Seeing the related piece on CNN this week about "The Secret World of Gay Men's Hookups" and the descriptions of "creepy," "disgusting," and "dirty" public homosexual male sex was embarrassing and completely uncomfortable for me. All that horrible detail about secret foot-tapping signals under bathroom stalls. Ugh. Note to the senator - foot tapping is so old school, get your fine self on craigslist, gurl!
But in all seriousness, I loathe having our community's dirty laundry aired in public. I hated all the "gay men in three-day crystal meth-fueled fisting parties" newspaper stories. I hated all the "bug chaser seeks load after load of HIV-infected semen" magazine articles. I hated all the "black men on the down low are giving our women AIDS" episodes on daytime television talk shows.
Seeing and hearing all these exposes triggers all my internalized homophobia since I am completely and utterly shame-based. I was one of those kids you could point at in the lunchroom and say "Red!" and within 30 seconds my whole face would light up in Technicolor scarlet. I lived in fear that someone would discover the colored bikini underwear I stole from my mother's best friend's sexy boyfriend with the '70s moustache. And now I still have my secret shames.

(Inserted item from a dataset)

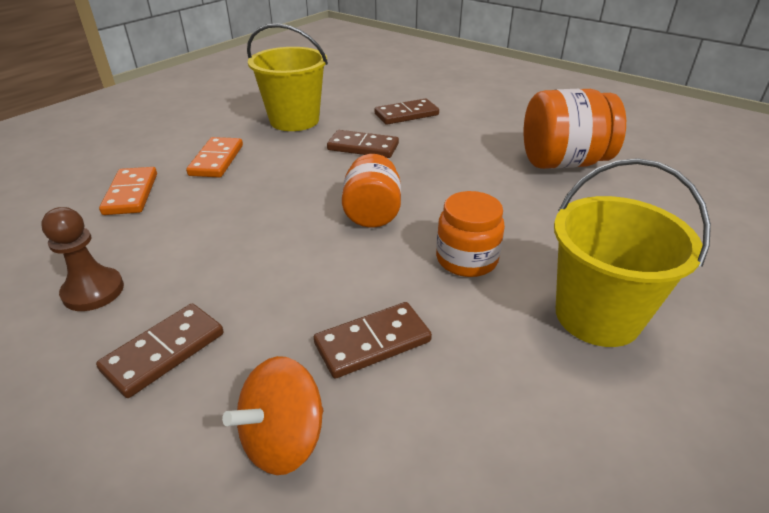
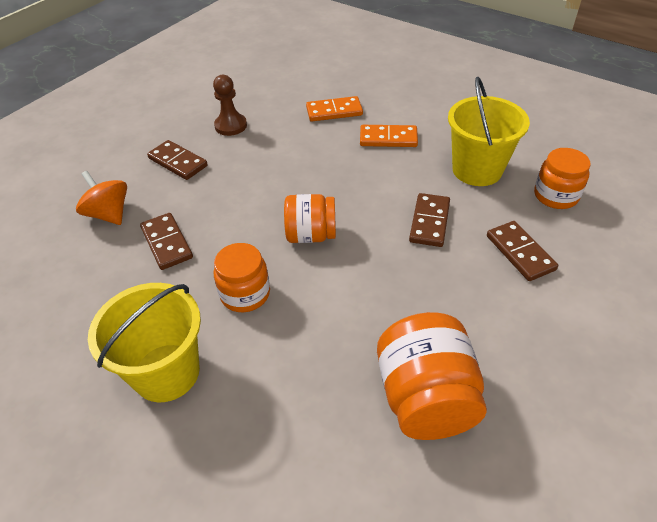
camera: 90 degrees right, 10 degrees up
none -> orange jar [534,148,591,209]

We homos take such pains to separate ourselves so definitively from the Reverend Haggards, Congressman Foleys, and Senator Craigs of the world, don't we? But the truth is that almost everyone lives some kind of double life. We walk around pretending we aren't going to go home and jerk off to some sleazy Internet site or that we don't want to get jiggy with the greasy building superintendent.
Well, you are as sick as your secrets, the saying goes, and as Justice Louis Brandeis once said, "Sunlight is the best disinfectant." So, here goes. Mom, close your eyes. I've had sex in public restrooms and parks, thought it was hot AND been concerned about my sexual compulsivity. I've had awesome sexual experiences on meth AND gotten freaked out by the destructive force of that drug. I've flirted with unprotected sex, been totally aroused by barebacking AND felt tremendous anxiety about our community norms around it.
Whew! I feel better, don't you? Admit it.
Of course, I'm an out gay man, not a closeted hypocrite who voted for the Defense of Marriage Act. But I'm not sure that distinction really means too much to me emotionally. I know there is a difference between Senator Craig and me - I'm not deceiving a spouse nor voting on far-reaching national legislation, but still, I'm hardwired to crumple at my own or any one else's public pie in the face, even if they deserved it.
Guess what, maybe it's about coming out even more, even for all us out loud and proud types reading this newspaper.
By the way, I think that hair-trigger shame is partially where gay men's extraordinary emotional intelligence comes from. The empathy that fuels our artistic sensitivity or the supportive insight we are known for emanates from the inner knowledge that develops long before we ever suck a dick that we are somehow, innately wrong.
Some of us are able to overcome the paralyzing force of that shame to lead productive and loving lives. But make no mistake, as mainstreamed as MTV and CNN and USA Today and often we ourselves insist we are, gay men - and for that matter, all sexual minorities, our lesbian, bi, and trans sisters and brothers included - still pay a heavy price. We struggle mightily with direct outcomes of that shame - in our difficulty managing intimate relationships, and also in patently self-destructive acts like substance abuse, over-eating, and unsafe and otherwise dangerous sex.
So, stagnant, self-hating, denialist Senator Craig, my erstwhile fellow traveler, take a page out of the book of your much maligned compatriot Jim McGreevey and come out, come out, wherever you are. I won't say the water's just fine - it runs hot and cold - but it's fresh and it's pure and it's cleansing. See you in the steam room.